### Dataset entries:
┄┄┄┄┄┄┄┄┄┄┄┄┄┄┄┄┄┄┄┄
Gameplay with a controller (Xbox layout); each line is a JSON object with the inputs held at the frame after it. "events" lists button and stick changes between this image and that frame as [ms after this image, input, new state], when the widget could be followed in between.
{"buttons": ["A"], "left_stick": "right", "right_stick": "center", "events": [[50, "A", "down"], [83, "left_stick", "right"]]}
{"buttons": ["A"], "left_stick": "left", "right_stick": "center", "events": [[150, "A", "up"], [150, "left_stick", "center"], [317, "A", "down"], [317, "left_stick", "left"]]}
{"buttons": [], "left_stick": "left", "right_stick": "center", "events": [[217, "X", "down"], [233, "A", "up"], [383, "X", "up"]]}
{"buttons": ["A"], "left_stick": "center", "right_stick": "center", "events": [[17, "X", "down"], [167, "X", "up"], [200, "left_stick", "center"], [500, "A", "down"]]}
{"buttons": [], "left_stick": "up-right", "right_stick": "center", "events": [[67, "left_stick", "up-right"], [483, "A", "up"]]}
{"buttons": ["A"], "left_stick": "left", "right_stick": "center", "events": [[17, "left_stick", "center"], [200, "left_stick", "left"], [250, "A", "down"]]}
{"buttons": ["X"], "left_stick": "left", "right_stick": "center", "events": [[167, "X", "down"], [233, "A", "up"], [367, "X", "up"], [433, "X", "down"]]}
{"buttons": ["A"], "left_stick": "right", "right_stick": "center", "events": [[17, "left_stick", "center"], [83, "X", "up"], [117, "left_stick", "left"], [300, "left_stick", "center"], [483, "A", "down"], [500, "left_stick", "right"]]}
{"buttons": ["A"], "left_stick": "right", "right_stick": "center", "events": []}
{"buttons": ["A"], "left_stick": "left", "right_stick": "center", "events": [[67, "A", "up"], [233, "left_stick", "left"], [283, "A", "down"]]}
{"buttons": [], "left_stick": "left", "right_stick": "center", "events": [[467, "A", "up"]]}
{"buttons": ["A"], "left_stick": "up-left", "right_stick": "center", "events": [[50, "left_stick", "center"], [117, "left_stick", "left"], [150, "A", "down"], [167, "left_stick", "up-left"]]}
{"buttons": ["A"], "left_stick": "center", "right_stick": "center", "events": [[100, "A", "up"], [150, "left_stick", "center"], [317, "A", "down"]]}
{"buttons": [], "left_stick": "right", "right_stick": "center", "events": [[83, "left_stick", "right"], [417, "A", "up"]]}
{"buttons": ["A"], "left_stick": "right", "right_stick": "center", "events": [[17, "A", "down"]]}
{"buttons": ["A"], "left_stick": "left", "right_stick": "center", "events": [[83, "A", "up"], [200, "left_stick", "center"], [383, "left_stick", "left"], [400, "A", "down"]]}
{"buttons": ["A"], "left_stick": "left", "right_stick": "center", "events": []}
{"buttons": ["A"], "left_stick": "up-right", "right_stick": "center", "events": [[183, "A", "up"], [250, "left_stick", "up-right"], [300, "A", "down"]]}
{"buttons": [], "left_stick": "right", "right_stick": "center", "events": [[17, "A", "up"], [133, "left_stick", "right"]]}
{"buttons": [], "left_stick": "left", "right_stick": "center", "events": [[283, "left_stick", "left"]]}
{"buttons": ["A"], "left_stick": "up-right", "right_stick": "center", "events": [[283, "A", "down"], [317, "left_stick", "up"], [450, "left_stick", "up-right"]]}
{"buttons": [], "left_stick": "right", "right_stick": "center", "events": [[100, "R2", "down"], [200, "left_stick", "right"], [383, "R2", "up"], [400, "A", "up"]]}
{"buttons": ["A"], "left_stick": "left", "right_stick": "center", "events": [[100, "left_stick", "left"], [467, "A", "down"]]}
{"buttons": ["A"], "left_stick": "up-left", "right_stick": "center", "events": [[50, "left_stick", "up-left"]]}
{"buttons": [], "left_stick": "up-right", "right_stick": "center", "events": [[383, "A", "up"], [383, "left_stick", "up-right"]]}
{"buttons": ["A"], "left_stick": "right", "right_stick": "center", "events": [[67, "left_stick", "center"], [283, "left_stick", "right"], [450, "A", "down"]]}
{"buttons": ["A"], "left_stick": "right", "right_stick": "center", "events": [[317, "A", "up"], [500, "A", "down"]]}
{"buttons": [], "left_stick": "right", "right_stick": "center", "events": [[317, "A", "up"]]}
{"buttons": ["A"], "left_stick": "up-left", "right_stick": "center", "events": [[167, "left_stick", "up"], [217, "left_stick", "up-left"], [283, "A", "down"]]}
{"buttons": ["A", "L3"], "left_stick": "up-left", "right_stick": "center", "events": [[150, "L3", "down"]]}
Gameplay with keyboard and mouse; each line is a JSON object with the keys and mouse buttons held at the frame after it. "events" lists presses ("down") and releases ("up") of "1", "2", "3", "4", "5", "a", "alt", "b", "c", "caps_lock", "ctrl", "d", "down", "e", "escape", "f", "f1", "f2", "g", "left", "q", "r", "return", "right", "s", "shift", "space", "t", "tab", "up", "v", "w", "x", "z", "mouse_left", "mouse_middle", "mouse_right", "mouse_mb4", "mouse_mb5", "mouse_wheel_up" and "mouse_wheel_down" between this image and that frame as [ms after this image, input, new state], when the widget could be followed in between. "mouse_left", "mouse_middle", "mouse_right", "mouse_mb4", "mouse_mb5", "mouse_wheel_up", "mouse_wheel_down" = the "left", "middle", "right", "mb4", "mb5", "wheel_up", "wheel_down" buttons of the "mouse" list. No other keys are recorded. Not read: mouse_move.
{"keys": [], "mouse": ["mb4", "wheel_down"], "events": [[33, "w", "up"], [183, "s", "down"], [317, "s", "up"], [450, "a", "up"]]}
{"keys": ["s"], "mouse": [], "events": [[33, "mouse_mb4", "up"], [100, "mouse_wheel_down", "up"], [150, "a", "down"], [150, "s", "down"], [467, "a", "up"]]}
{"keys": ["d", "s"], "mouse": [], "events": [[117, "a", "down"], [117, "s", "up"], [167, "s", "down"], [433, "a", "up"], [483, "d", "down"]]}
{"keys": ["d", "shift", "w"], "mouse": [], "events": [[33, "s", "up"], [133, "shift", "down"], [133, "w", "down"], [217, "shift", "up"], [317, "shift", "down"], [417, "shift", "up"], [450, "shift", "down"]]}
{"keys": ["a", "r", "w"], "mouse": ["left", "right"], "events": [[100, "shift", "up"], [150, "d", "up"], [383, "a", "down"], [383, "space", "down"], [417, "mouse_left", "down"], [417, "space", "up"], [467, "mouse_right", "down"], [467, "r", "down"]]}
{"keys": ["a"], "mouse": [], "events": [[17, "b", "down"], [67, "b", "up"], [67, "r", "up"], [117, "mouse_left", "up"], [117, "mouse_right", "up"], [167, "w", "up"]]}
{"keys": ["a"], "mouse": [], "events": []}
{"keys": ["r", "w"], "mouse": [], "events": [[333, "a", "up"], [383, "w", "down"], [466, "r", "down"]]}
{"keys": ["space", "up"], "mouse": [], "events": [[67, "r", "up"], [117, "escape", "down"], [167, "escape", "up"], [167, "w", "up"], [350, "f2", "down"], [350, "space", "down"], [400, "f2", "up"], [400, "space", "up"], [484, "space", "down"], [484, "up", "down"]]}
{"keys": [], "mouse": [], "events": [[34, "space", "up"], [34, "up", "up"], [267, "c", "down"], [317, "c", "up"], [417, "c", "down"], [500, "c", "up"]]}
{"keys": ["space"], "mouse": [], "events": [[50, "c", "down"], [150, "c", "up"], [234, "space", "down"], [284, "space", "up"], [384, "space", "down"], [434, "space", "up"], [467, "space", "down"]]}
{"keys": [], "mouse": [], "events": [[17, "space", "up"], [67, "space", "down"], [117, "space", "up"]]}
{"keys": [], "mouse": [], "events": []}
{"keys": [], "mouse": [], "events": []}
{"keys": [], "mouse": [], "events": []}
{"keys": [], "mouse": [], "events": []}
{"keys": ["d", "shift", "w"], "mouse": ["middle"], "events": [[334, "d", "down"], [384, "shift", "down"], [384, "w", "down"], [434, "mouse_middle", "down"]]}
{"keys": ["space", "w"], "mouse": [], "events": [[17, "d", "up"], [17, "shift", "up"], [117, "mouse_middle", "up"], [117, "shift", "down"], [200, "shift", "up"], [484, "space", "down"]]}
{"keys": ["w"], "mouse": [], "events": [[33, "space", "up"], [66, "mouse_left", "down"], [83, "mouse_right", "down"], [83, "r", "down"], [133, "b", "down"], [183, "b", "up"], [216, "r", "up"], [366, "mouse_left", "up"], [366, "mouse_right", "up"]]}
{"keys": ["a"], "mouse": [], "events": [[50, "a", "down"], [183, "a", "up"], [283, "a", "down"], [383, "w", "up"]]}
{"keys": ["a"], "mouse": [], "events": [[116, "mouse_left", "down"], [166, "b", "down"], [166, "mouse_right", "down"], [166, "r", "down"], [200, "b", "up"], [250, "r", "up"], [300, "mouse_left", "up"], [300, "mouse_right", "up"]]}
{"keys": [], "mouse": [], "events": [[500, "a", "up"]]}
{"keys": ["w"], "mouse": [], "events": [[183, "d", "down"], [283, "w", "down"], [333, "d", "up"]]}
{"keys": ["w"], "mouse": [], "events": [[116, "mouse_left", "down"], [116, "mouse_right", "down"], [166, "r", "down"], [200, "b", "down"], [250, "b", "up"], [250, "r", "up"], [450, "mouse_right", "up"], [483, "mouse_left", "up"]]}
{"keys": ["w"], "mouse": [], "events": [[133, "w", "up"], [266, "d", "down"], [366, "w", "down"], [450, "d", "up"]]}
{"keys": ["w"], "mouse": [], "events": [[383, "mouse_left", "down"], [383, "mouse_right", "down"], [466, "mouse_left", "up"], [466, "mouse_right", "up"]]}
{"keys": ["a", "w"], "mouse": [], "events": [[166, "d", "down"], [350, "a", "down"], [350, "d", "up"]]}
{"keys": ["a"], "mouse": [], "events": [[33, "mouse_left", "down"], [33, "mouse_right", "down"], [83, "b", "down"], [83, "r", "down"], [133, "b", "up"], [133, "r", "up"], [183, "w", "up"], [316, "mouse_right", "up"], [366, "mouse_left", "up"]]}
┄┄┄┄┄┄┄┄┄┄┄┄┄┄┄┄┄┄┄┄
### Problem to solve:
In the listing above, find each line containing "input" and copy it.

### Exercise response:
Gameplay with a controller (Xbox layout); each line is a JSON object with the inputs held at the frame after it. "events" lists button and stick changes between this image and that frame as [ms after this image, input, new state], when the widget could be followed in between.
Gameplay with keyboard and mouse; each line is a JSON object with the keys and mouse buttons held at the frame after it. "events" lists presses ("down") and releases ("up") of "1", "2", "3", "4", "5", "a", "alt", "b", "c", "caps_lock", "ctrl", "d", "down", "e", "escape", "f", "f1", "f2", "g", "left", "q", "r", "return", "right", "s", "shift", "space", "t", "tab", "up", "v", "w", "x", "z", "mouse_left", "mouse_middle", "mouse_right", "mouse_mb4", "mouse_mb5", "mouse_wheel_up" and "mouse_wheel_down" between this image and that frame as [ms after this image, input, new state], when the widget could be followed in between. "mouse_left", "mouse_middle", "mouse_right", "mouse_mb4", "mouse_mb5", "mouse_wheel_up", "mouse_wheel_down" = the "left", "middle", "right", "mb4", "mb5", "wheel_up", "wheel_down" buttons of the "mouse" list. No other keys are recorded. Not read: mouse_move.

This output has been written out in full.